The reason India’s batters seemed to get lucky in 2020/21, with the odd catch not going to hand, is because Australia kept being put in positions by the Indian bowling where they didn’t have runs to play with. India’s first innings totals in 2020/21 were not that different from what they managed in, say 1999/00 - 244, 326, 244 and finally, 336 at the fast scoring Gabba. There was also, of course the 36/9. But in the first two Tests of that 2020/21 series, Australia managed 191, 195 and 200 in three of their four innings. India conceded more than 350 once in that entire series.
Since they conceded 443/7 and 622/7 on two absolute roads at Melbourne and Sydney against India (well, mostly, Cheteshwar Pujara) in 2018/19, Australia have taken at least 9 wickets in 25 out of 28 Test innings they’ve bowled in at home, and never conceded more than 336. They’ve dug up the horribly flat MCG pitch (the year before India made 443/7, Alastair Cook made 244 there in a Test in which only 24 wickets fell in 5 days) and its been a textbook result pitch since.
This makes it even more difficult against an attack as good and deep as Australia’s. Even the pitch is not available to the batter to tame the bowling.
In these circumstances, conceding 425 and 473 in the 1st innings was fatal. But it was also unsurprising. Its hard to think of a batting line up which could avoid defeat after those sorts of totals.
Given this, the remarkably single minded attention to the batting in all the post-match conversation on podcasts, newspaper columns and the like, seems to be a lament about respectability rather than competitiveness. England were never going to compete against this Australia with that attack.
England’s serious problems lie on the bowling side. Their worst players in this series have been Stuart Broad, Chris Woakes, Jack Leach and Mark Wood.
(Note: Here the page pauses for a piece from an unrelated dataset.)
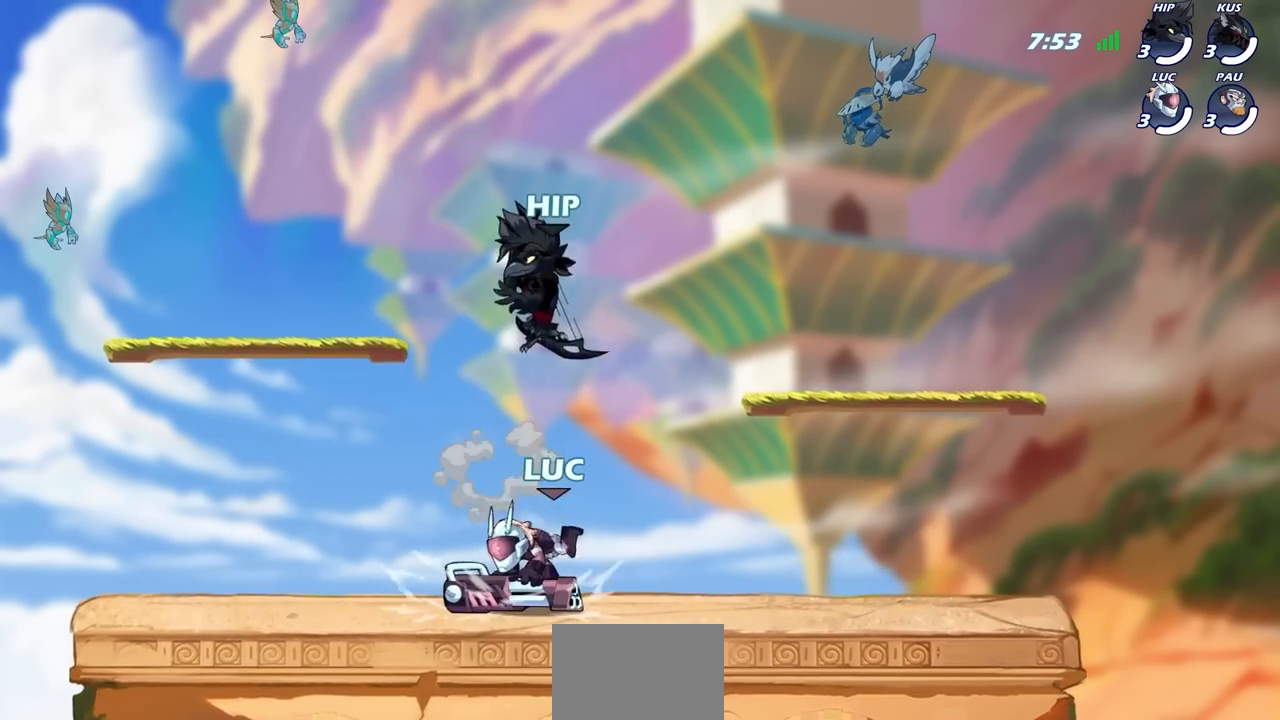
{"buttons": ["R2"], "left_stick": "up-left", "right_stick": "center", "events": [[250, "left_stick", "right"], [300, "left_stick", "up-right"], [333, "CROSS", "down"], [417, "R2", "down"], [467, "CROSS", "up"], [483, "left_stick", "up-left"]]}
They’ve put England in a deep enough hole between them, that its hard to think of any batting line up which could salvage anything out of it on these pitches which always offer something to the bowlers, against these Australian bowlers.
Its all very well complaining about administrators, coaches, schedules, other formats and the like. The only question as far as competitiveness is concerned is - which 5 bowlers would you have picked to ensure that England picked 20 wickets in a Test in Australia? England have managed this once - at Sydney in the new year’s Test of 2014 - since the end of the 2010/11 Ashes.
In fact, if you consider all the Ashes series in the 21st century in Australia other than the 2010/11 one, England have managed to take 20 Australian wickets in a Test in Australia only twice in 23 Tests.
Its not their batting that’s the problem.
Before I forget, great piece though. It really made me think.
Very interesting and intriguing take. But it also seems true that their batting has fundamentally serious problems which were exacerbated and ruthlessly exposed by India’s and Australia’s top dog attacks.
Thinking again, I can see the class of 2010-2011 struggling to do much better against this Ozzie attack to be honest. They give you precious little to work with. India won in 2021 because we had worked out how to nail 20 wickets better than any previous Indian Test side in history. Kohli gets some of the plaudits and deservedly so but the bowlers had to buy into the plans and work it out themselves. Planning is one thing, execution quite another.
I think this attack is almost as good and actually, even deeper than the McGrath-Warne era. While Lyon is very very good, Warne was a palpably greater bowler.